02/02/2026 | Press release | Distributed by Public on 02/02/2026 16:21
Item 5.02. Departure of Directors or Certain Officers; Election of Directors; Appointment of Certain Officers; Compensatory Arrangements of Certain Officers.
As previously disclosed in our Current Report on Form 8-K filed with the U.S. Securities and Exchange Commission on March 12, 2025, in connection with Mr. Christoper Cooper's appointment to the position of interim co-Chief Executive Officer, on March 11, 2025, Shuttle Pharmaceuticals Holdings, Inc., a Delaware corporation (the "Company"), entered into a consulting agreement (the "Consulting Agreement") with Number 2 Capital Corp., a Canadian entity owned by Mr. Cooper (the "Consultant").
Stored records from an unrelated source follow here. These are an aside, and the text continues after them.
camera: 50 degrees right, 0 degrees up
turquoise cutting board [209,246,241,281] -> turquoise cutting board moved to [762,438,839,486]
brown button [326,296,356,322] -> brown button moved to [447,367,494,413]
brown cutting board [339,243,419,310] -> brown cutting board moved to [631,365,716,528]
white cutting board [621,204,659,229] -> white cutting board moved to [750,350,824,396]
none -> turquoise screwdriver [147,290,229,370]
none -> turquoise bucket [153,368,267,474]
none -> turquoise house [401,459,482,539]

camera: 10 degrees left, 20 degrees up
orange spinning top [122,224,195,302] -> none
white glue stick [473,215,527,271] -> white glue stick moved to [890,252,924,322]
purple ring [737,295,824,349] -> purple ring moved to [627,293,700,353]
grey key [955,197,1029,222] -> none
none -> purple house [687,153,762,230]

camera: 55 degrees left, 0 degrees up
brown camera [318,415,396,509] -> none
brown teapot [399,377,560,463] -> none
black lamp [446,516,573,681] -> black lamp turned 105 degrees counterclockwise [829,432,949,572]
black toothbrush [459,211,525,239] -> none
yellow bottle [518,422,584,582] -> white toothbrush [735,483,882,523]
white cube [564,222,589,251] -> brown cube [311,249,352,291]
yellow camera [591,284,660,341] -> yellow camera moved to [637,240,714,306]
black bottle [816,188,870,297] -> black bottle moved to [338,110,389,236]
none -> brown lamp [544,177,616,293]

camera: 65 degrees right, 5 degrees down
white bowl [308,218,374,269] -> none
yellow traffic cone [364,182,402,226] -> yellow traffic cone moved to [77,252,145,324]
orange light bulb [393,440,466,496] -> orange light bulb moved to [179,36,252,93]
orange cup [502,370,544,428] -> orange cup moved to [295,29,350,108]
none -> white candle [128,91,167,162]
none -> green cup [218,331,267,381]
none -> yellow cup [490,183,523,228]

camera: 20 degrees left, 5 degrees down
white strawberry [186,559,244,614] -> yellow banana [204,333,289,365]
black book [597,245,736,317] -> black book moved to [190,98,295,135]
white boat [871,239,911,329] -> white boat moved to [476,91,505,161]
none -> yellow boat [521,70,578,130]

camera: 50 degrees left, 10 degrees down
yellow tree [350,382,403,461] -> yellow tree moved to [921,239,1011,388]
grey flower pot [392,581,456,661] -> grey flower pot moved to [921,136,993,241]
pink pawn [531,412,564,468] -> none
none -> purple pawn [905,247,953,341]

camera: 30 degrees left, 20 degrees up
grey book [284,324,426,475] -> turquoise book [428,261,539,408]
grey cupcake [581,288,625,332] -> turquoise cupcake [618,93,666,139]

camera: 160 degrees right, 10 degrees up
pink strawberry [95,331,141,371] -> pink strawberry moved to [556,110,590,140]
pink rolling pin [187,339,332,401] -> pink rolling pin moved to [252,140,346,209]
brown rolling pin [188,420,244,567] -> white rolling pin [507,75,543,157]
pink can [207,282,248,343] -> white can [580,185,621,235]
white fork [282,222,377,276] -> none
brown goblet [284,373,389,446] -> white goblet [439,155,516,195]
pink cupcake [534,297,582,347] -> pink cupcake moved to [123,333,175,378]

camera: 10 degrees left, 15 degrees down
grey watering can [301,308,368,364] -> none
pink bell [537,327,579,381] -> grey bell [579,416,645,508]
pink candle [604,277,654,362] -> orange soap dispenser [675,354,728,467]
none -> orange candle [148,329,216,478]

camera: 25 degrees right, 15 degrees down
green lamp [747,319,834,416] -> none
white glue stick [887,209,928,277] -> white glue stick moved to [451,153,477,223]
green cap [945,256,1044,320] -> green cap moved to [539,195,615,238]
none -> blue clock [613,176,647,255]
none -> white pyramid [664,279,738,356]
On January 29, 2026, the Company entered into Amendment No. 1 to Consulting Agreement (the "Amendment") to extend the term of the Consulting Agreement to August 1, 2026, effective September 11, 2025. In accordance with the terms of the Consulting Agreement, the Consultant will receive compensation of $20,000 per month. The Consulting Agreement may be terminated by either party upon 30 days' notice, and may be terminated for cause immediately. The Consultant will be expected to work 40 hours per week and will be subject to standard confidentiality and non-disclosure provisions.
The foregoing discussion of the Amendment does not purport to be complete and is qualified in its entirety by reference to the full text of such agreement, the form of which is filed herewith as Exhibit 10.1 and is incorporated herein by reference.